* **Your task**:
Leave the pictures out and write out exactly the lines from the top of the entries through the line containing "Please refer to".

* **Extracted data**:
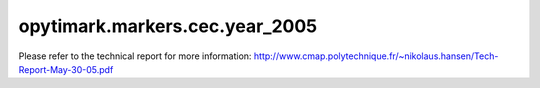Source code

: opytimark.markers.cec.year_2005
================================

Please refer to the technical report for more information: http://www.cmap.polytechnique.fr/~nikolaus.hansen/Tech-Report-May-30-05.pdf

.. autoapiclass:: opytimark.markers.cec.year_2005.F1
   :members:
   :show-inheritance:

.. autoapiclass:: opytimark.markers.cec.year_2005.F2
   :members:
   :show-inheritance:

.. autoapiclass:: opytimark.markers.cec.year_2005.F3
   :members:
   :show-inheritance:

.. autoapiclass:: opytimark.markers.cec.year_2005.F4
   :members:
   :show-inheritance:

.. autoapiclass:: opytimark.markers.cec.year_2005.F5
   :members:
   :show-inheritance:

.. autoapiclass:: opytimark.markers.cec.year_2005.F6
   :members:
   :show-inheritance:

.. autoapiclass:: opytimark.markers.cec.year_2005.F7
   :members:
   :show-inheritance:

.. autoapiclass:: opytimark.markers.cec.year_2005.F8
   :members:
   :show-inheritance:

.. autoapiclass:: opytimark.markers.cec.year_2005.F9
   :members:
   :show-inheritance:

.. autoapiclass:: opytimark.markers.cec.year_2005.F10
   :members:
   :show-inheritance:

.. autoapiclass:: opytimark.markers.cec.year_2005.F11
   :members:
   :show-inheritance:

.. autoapiclass:: opytimark.markers.cec.year_2005.F12
   :members:
   :show-inheritance:

.. autoapiclass:: opytimark.markers.cec.year_2005.F13
   :members:
   :show-inheritance:

.. autoapiclass:: opytimark.markers.cec.year_2005.F14
   :members:
   :show-inheritance:

.. autoapiclass:: opytimark.markers.cec.year_2005.F15
   :members:
   :show-inheritance:

.. autoapiclass:: opytimark.markers.cec.year_2005.F16
   :members:
   :show-inheritance:

.. autoapiclass:: opytimark.markers.cec.year_2005.F17
   :members:
   :show-inheritance:

.. autoapiclass:: opytimark.markers.cec.year_2005.F18
   :members:
   :show-inheritance:

.. autoapiclass:: opytimark.markers.cec.year_2005.F19
   :members:
   :show-inheritance:

.. autoapiclass:: opytimark.markers.cec.year_2005.F20
   :members:
   :show-inheritance:

.. autoapiclass:: opytimark.markers.cec.year_2005.F21
   :members:
   :show-inheritance:

.. autoapiclass:: opytimark.markers.cec.year_2005.F22
   :members:
   :show-inheritance:

.. autoapiclass:: opytimark.markers.cec.year_2005.F23
   :members:
   :show-inheritance:

.. autoapiclass:: opytimark.markers.cec.year_2005.F24
   :members:
   :show-inheritance:

.. autoapiclass:: opytimark.markers.cec.year_2005.F25
   :members:
   :show-inheritance:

* **Solution to this exercise**:
Source code

: opytimark.markers.cec.year_2005
================================

Please refer to the technical report for more information: http://www.cmap.polytechnique.fr/~nikolaus.hansen/Tech-Report-May-30-05.pdf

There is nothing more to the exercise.